Мы ждали около трех часов. Говорили о разных пустяках, и к концу дня, как раз перед самым появлением его друга, я рассказал ему об одном случае, свидетелем которого стал несколькими днями раньше.

В дороге моя машина сломалась на окраине одного города, и мне пришлось задержаться там на три дня, пока ее ремонтировали. Напротив автомастерской был мотель, но окраины всегда действовали на меня удручающе, поэтому я остановился в современной восьмиэтажной гостинице в центре города.

Коридорный сказал мне, что в отеле есть ресторан, а когда я спустился туда поесть, оказалось, что столики есть и снаружи, на тротуаре. Они довольно красиво располагались на углу улицы под низкими кирпичными арками современных форм. Снаружи было прохладно, и столики были свободны, однако я предпочел устроиться в душном помещении. Входя, я заметил, что на краю тротуара перед рестораном сидит группа мальчишек-чистильщиков обуви; я был уверен, что они привязались бы ко мне, сядь я за один из наружных столиков.

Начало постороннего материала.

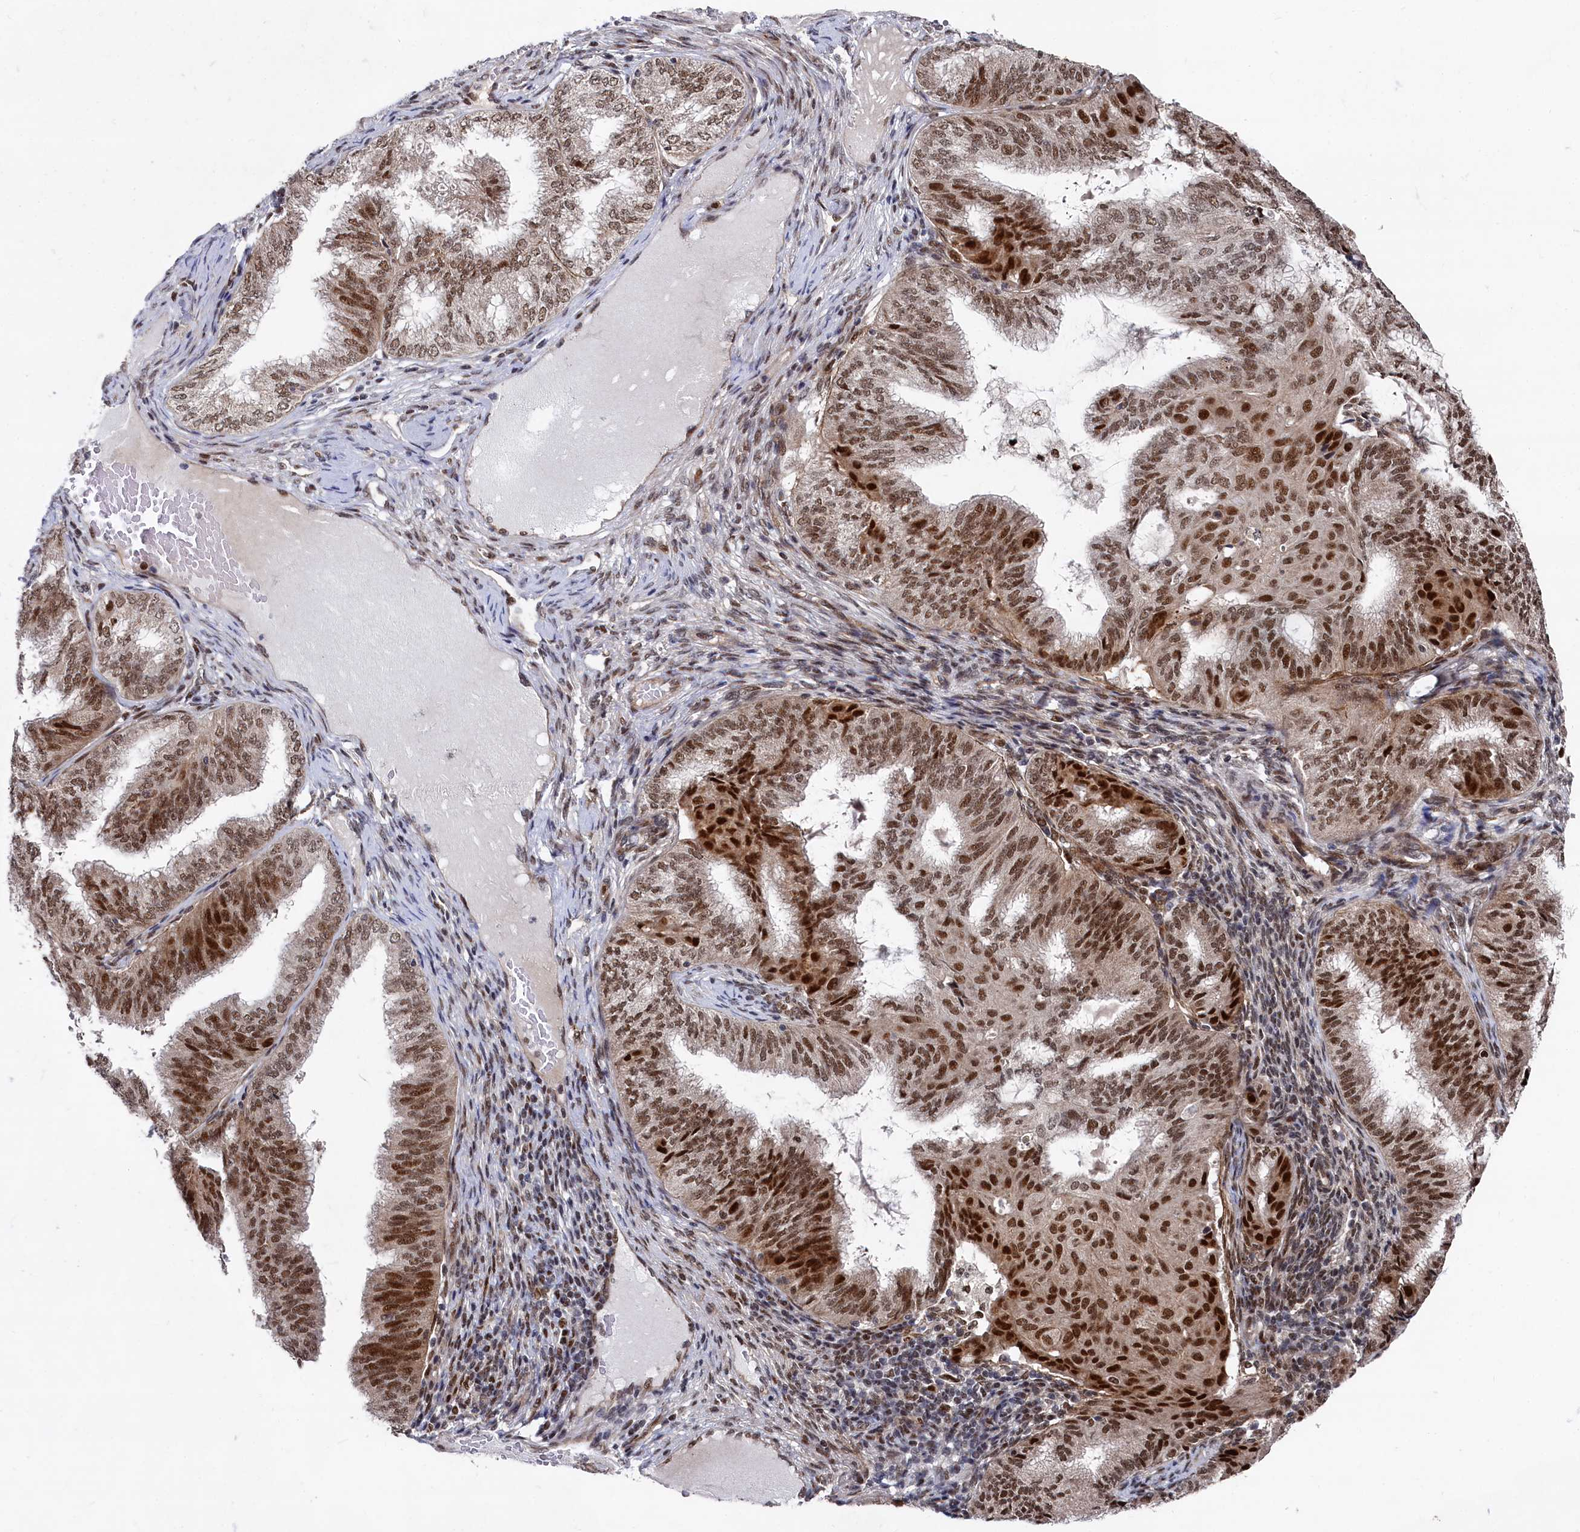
{"staining": {"intensity": "strong", "quantity": ">75%", "location": "nuclear"}, "tissue": "endometrial cancer", "cell_type": "Tumor cells", "image_type": "cancer", "snomed": [{"axis": "morphology", "description": "Adenocarcinoma, NOS"}, {"axis": "topography", "description": "Endometrium"}], "caption": "Immunohistochemical staining of human endometrial cancer (adenocarcinoma) displays strong nuclear protein positivity in about >75% of tumor cells.", "gene": "BUB3", "patient": {"sex": "female", "age": 49}}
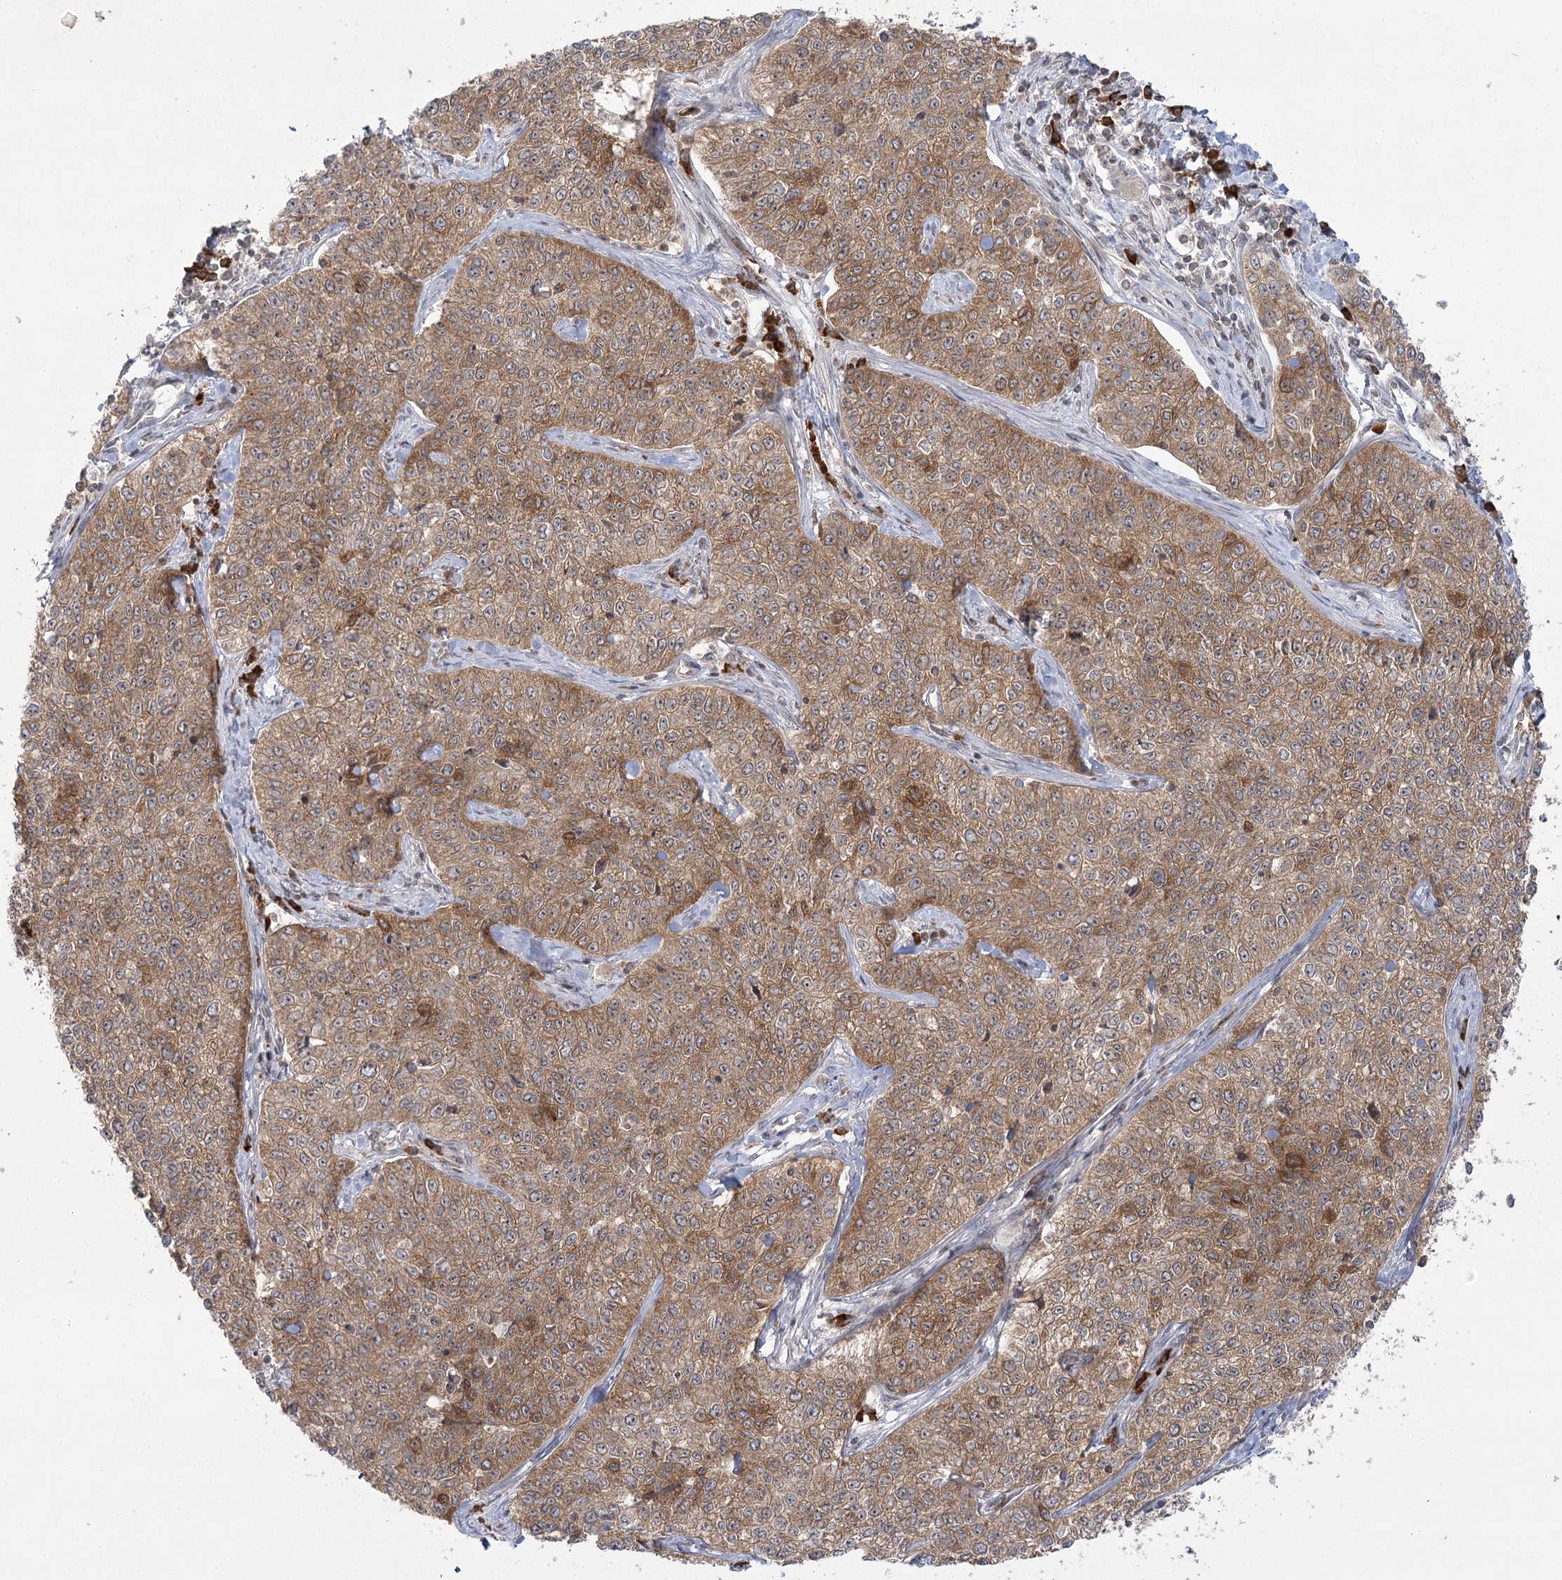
{"staining": {"intensity": "moderate", "quantity": ">75%", "location": "cytoplasmic/membranous"}, "tissue": "cervical cancer", "cell_type": "Tumor cells", "image_type": "cancer", "snomed": [{"axis": "morphology", "description": "Squamous cell carcinoma, NOS"}, {"axis": "topography", "description": "Cervix"}], "caption": "This micrograph shows cervical squamous cell carcinoma stained with immunohistochemistry to label a protein in brown. The cytoplasmic/membranous of tumor cells show moderate positivity for the protein. Nuclei are counter-stained blue.", "gene": "SYTL1", "patient": {"sex": "female", "age": 35}}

Со своего места я мог видеть этих мальчишек через оконное стекло. Пара молодых людей заняла столик, и мальчишки окружили их, предлагая почистить обувь. Молодые люди отказались, и, к моему удивлению, мальчишки не стали настаивать, а вернулись и сели на свое место. Вскоре трое мужчин в деловых костюмах поднялись и ушли, и мальчишки, подбежав к столику, занялись остатками пищи. Через несколько секунд тарелки были чистыми. То же самое повторилось и с объедками на всех остальных столах.

Я заметил, что дети были очень аккуратны — пролив воду, они вытирали ее своими фланельками для чистки обуви. Еще я отметил тщательность, с которой они уничтожали объедки. Они съели даже кубики льда, оставшиеся в стаканах, лимонные дольки из чая, кожуру и все прочее. Не осталось абсолютно ничего.

За то время, что я пробыл в отеле, выяснилось, что между детьми и хозяином ресторана существует соглашение: детям позволено околачиваться у заведения, чтобы заработать немного денег у посетителей и доедать остатки пищи на столиках — с условием, что они никого не рассердят и ничего не разобьют. Всего их было одиннадцать, в возрасте от пяти до двенадцати лет; старший, однако, держался особняком от остальной группы. Они намеренно отгоняли его, распевая издевательскую дразнилку, в которой говорилось, что у него уже есть волосы на лобке и он слишком стар, чтобы находиться среди них.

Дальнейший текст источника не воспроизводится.